▶ _Exercise goal_
Would you please return every line from the listing that contains the word "possible"?

▶ _Data to examine_

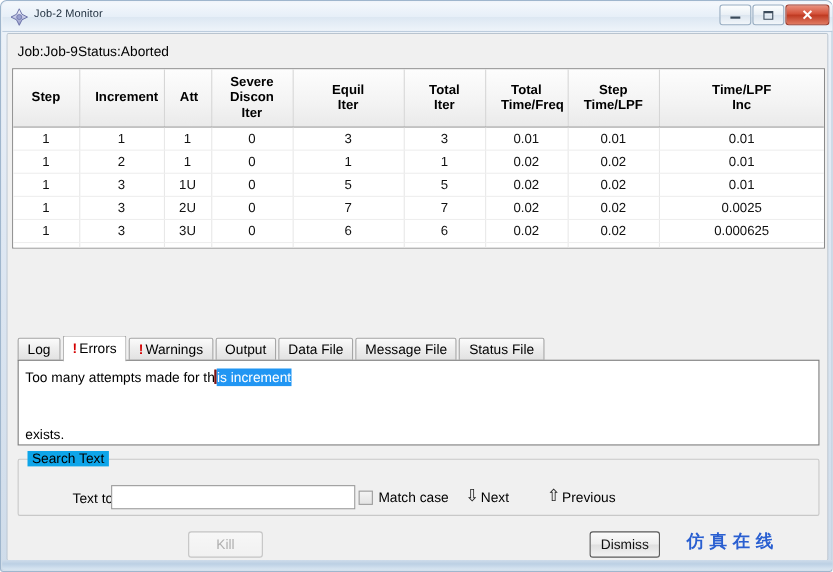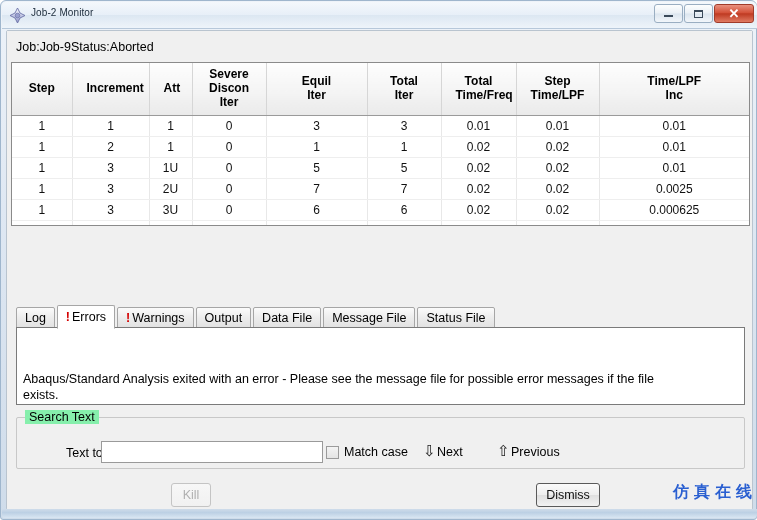--- a/index.html
+++ b/index.html
@@ -538,6 +538,7 @@
       <div id="tabs"><div class="tab"><span>Log</span></div><div class="tab active"><span class="bang">!</span><span>Errors</span></div><div class="tab"><span class="bang">!</span><span>Warnings</span></div><div class="tab"><span>Output</span></div><div class="tab"><span>Data File</span></div><div class="tab"><span>Message File</span></div><div class="tab"><span>Status File</span></div></div>
 
       <div id="errpanel">
+        <div class="errline" id="errline1"><span>Too many attempts made for th</span><span id="caret"></span><span class="hl">is increment</span></div>
         <div class="errline" id="errline2">Abaqus/Standard Analysis exited with an error - Please see the  message file for possible error messages if the file</div>
         <div class="errline" id="errline3">exists.</div>
       </div>

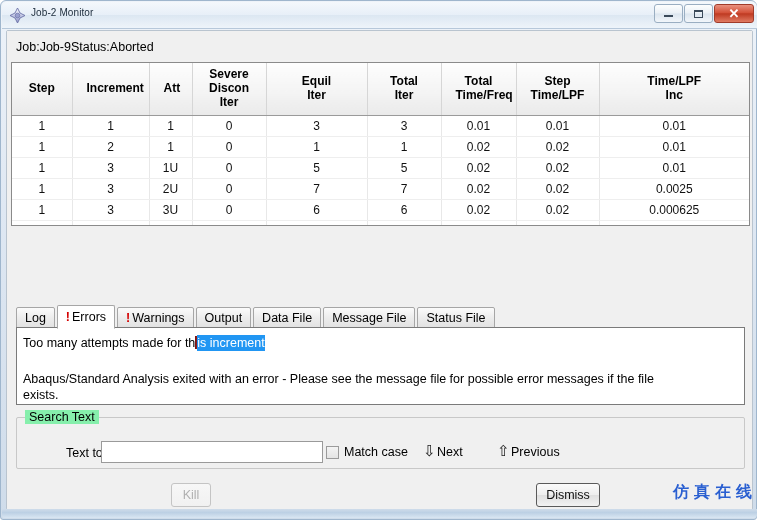--- a/index.html
+++ b/index.html
@@ -539,7 +539,6 @@
 
       <div id="errpanel">
         <div class="errline" id="errline1"><span>Too many attempts made for th</span><span id="caret"></span><span class="hl">is increment</span></div>
-        <div class="errline" id="errline2">Abaqus/Standard Analysis exited with an error - Please see the  message file for possible error messages if the file</div>
         <div class="errline" id="errline3">exists.</div>
       </div>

▶ _Exercise output_
         <div class="errline" id="errline2">Abaqus/Standard Analysis exited with an error - Please see the  message file for possible error messages if the file</div>
-        <div class="errline" id="errline2">Abaqus/Standard Analysis exited with an error - Please see the  message file for possible error messages if the file</div>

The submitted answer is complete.